いやー素晴らしい会でした。朝4時起きして熊本まででかけた甲斐がありました。国の有形文化財でもあり、日本における料理研究家の元祖といわれる江上トミ先生のご生家である、芦北町の赤松館(せきしょうかん)。その大広間はいままで食イベントで使われることなどなかった。
一年前にこの地を食材ツアーした5人のシェフが「ここでイベントやりたいですねぇ」と漏らしたことから本気になった県庁のOさんの尽力が実る。しかも、会場に打診された赤松館の後当主はじめ関係者のみなさんがこの素晴らしい文化財を会場に提供してくれることになる。
その結果、こんな素晴らしいレストランスペースに!
そして集まった5人のシェフは、全員がイベントの主役を張ることができる人達ばかり!
この面々が一皿ずつ+アミューズ、デザートを作るなんて、スゴすぎるイベント。フードプロデューサーって書かれてるけど、おいらはこの地の食材とシェフ達の出会いを記憶に留めたものとして、関係を解説する進行役に徹しました。
厨房設備は、バックアップをした厨房機器・食材卸である丸菱が赤松館の庭にセット!無数の業務用ガスコンロに加えて、スチコンまでが稼働した!
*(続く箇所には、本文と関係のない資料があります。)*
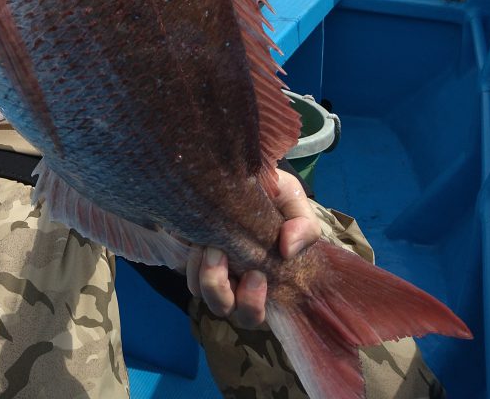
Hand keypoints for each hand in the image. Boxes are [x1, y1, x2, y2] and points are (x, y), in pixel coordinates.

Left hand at [186, 168, 320, 328]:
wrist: (243, 175)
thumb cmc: (273, 196)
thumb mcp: (294, 201)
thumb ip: (304, 226)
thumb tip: (288, 250)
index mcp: (264, 279)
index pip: (254, 314)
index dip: (252, 304)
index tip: (256, 274)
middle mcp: (236, 281)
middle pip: (224, 309)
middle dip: (221, 290)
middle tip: (222, 254)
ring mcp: (212, 270)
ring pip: (200, 293)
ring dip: (205, 274)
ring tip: (210, 246)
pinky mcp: (192, 255)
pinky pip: (185, 271)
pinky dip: (190, 261)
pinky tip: (198, 240)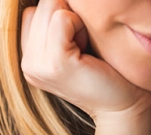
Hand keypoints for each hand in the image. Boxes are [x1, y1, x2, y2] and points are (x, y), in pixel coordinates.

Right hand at [20, 0, 150, 119]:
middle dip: (68, 15)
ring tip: (85, 48)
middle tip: (83, 47)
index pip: (33, 11)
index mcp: (28, 59)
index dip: (60, 16)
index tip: (77, 44)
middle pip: (41, 5)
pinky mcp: (55, 63)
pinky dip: (79, 25)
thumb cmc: (108, 72)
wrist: (124, 108)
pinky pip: (61, 19)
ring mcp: (36, 65)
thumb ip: (57, 25)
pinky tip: (87, 49)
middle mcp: (26, 63)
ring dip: (76, 20)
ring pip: (51, 7)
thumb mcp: (74, 46)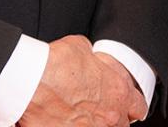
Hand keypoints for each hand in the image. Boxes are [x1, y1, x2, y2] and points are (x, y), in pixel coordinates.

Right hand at [18, 36, 143, 125]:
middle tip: (96, 112)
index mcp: (118, 93)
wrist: (29, 82)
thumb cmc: (54, 64)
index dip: (131, 106)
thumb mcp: (81, 48)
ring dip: (94, 125)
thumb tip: (90, 59)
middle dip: (112, 119)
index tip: (124, 106)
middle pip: (121, 126)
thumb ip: (94, 59)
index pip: (139, 107)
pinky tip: (62, 121)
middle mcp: (109, 118)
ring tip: (79, 118)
5人のシェフだけじゃ厨房はまわらない。そこで福岡のラ・メゾン・ド・ラ・ナチュール・ゴウの厨房・サービス軍団、そして卒業生の人達がみな手伝いに来てくれた!彼らの素晴らしい動き、他社とのコミュニケーション能力にはマジ感動。なんて実力のある店なんだ、、、
それにしても、このシェフ連中はみんな仲良し。
川手君は僕と同じオリンパスのE-M10MarkⅡを持ってきていた。赤い帽子の高田君はなんとライカQ!
いろいろスゴかったのだけど、白眉はレストラン・アニスの清水シェフが6時間かけて火入れをした芦北牛のシンタマ。
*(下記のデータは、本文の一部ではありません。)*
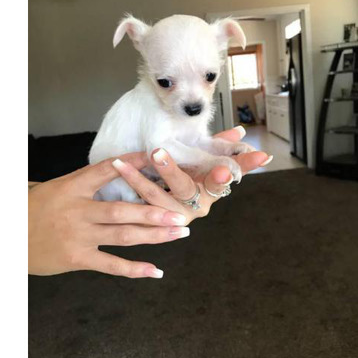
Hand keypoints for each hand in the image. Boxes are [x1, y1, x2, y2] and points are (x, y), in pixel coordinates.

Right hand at [28, 153, 190, 277]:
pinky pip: (111, 265)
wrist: (5, 238)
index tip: (157, 157)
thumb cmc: (32, 210)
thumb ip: (85, 182)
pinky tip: (155, 270)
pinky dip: (134, 269)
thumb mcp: (55, 188)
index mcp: (72, 187)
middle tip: (182, 213)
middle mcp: (78, 211)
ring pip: (123, 236)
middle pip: (123, 210)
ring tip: (179, 233)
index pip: (107, 170)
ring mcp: (79, 236)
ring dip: (154, 235)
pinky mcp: (77, 258)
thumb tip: (118, 166)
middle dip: (155, 212)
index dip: (133, 163)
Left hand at [110, 128, 271, 223]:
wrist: (170, 217)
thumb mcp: (209, 164)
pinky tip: (115, 172)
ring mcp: (172, 217)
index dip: (223, 177)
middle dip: (171, 171)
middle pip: (184, 188)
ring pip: (155, 198)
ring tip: (121, 162)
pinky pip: (138, 206)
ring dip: (138, 179)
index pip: (222, 180)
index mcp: (212, 191)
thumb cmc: (193, 181)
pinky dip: (126, 188)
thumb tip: (241, 132)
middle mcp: (195, 207)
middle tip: (157, 152)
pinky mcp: (153, 224)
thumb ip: (223, 148)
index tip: (223, 170)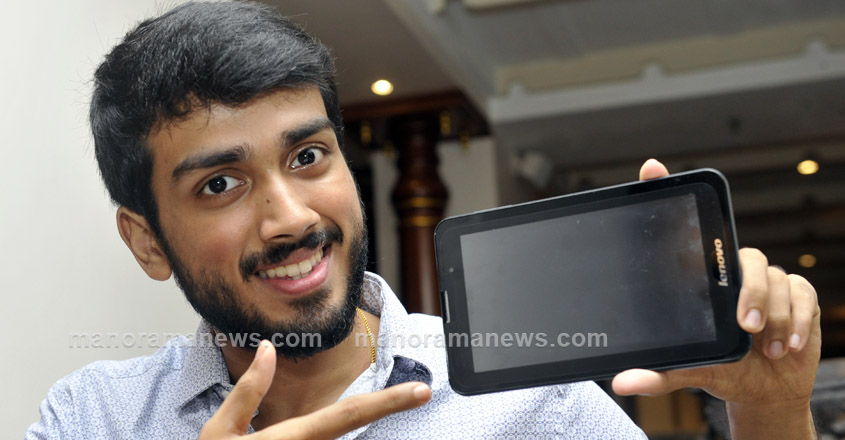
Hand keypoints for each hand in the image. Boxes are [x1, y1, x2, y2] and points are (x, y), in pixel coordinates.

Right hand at [199, 341, 431, 439]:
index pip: (348, 415)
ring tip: (363, 407)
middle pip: (354, 425)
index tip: (419, 390)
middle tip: (422, 391)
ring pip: (338, 438)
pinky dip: (328, 435)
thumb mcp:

こないだもアニスで4時間火入れの鶏をいただいて感動したけど、まあでも4時間て言っても、休ませてる時間もあるわけだしねと思っていた。
、、、違った!
2時から準備して火を熾したら、2時半からは焼きはじめ。そんで提供時間が8時半、その間、彼はずーーーーーっと肉の位置を変え、つきっきりだったのだ!余熱で火を入れるではなく、火を入れ続けての6時間。
しかもこれ、どうやって焼いてるかわかります?
もはや生け花(笑)
芦北のレモンの枝やキャベツ、ハーブ類を、香りを移すってだけじゃなく、水分を飛ばさない工夫なのかなんだかよくわからない使い方!
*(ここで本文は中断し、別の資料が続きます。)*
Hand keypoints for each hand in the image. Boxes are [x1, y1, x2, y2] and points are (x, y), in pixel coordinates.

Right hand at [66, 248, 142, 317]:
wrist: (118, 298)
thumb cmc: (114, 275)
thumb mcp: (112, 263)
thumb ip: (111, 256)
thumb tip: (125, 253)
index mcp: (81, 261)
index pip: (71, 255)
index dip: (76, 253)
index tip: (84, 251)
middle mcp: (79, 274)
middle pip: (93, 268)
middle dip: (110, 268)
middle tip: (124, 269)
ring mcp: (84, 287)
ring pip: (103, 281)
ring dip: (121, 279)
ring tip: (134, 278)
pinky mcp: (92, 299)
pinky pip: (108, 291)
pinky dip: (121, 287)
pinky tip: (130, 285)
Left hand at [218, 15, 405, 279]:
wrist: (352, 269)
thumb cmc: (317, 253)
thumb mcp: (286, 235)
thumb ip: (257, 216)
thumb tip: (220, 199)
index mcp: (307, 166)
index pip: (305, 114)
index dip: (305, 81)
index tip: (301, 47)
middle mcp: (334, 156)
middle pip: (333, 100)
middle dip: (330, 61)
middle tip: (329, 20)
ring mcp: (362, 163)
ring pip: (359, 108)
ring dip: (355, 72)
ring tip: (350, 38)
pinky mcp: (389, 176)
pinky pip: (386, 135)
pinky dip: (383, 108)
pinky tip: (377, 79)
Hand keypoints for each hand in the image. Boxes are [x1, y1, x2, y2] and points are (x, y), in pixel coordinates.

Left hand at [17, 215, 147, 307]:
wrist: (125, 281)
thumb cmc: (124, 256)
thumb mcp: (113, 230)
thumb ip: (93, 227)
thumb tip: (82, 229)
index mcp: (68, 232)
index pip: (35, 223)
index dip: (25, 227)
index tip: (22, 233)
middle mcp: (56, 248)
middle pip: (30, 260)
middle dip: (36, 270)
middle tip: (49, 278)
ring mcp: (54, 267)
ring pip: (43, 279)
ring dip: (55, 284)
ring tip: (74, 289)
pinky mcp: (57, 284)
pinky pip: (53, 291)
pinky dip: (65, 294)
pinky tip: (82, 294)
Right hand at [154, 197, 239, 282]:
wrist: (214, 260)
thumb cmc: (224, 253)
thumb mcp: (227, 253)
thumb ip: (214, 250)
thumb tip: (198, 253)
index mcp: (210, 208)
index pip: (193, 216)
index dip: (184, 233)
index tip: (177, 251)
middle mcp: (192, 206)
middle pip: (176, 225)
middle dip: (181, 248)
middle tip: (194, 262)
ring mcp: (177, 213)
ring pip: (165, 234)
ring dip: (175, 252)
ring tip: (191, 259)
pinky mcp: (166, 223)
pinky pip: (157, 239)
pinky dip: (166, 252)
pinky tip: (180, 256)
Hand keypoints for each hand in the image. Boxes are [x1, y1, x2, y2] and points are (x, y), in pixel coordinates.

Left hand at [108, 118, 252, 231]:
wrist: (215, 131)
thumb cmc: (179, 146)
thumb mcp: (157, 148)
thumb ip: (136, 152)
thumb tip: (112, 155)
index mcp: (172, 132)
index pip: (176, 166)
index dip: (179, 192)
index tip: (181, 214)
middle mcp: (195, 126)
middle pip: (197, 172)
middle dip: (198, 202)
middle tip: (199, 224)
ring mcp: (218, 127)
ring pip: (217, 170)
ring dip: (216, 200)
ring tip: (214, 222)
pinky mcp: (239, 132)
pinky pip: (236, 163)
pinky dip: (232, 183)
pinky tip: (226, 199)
お気づきだろうか、じつはこれ、直火にあてているのではない。さきごろアニスでコラボをした、台湾の原住民の方達が肉を焼く際に使っているという岩石プレートがあって、彼は今回もそのプレートを飛行機で持ってきて、たき火の上にバスンと置いた。そのプレートの上で、やんわりした熱が肉に入るのだ。それで、じんわりじんわり6時間。
宴が進む中、ようやく肉の出るタイミング!
シンタマの割り方も注目。実に慎重に、繊維をカットしていた。焼き上げ状態をみた眞貝シェフが驚愕していたのが、肉汁が一滴も流れていないということ。
「ほんとに、肉のうま味がすべて肉の中に滞留する焼き方なんですね!」と。
「ヒロ君、塩胡椒お願い」と川手シェフにパス。
付け合わせは、道の駅で仕入れた新鮮な地元のイチジクを、、、
赤松館に伝わる、100年前に使っていたダッチオーブン的な鍋で、、、
ワラで燻製にしたもの!
このほか、大きな里芋をアルミホイルで包んで、やはり6時間蒸し焼きにしたもの!
いや、こんな肉、食べたことがない!
驚きその二は、ここまででてきた前菜二皿、パスタ、魚料理と食べて来た参加者が全員、大ぶりに切ったこの肉を全て残さず食べたこと!全員完食!
「なんて美味しいの、、、」とウットリするお客さん達。
マジですごかった!
とりあえず肉料理だけですが、簡単な報告。お客様とシェフ、スタッフ、関係者のみなさんに感謝!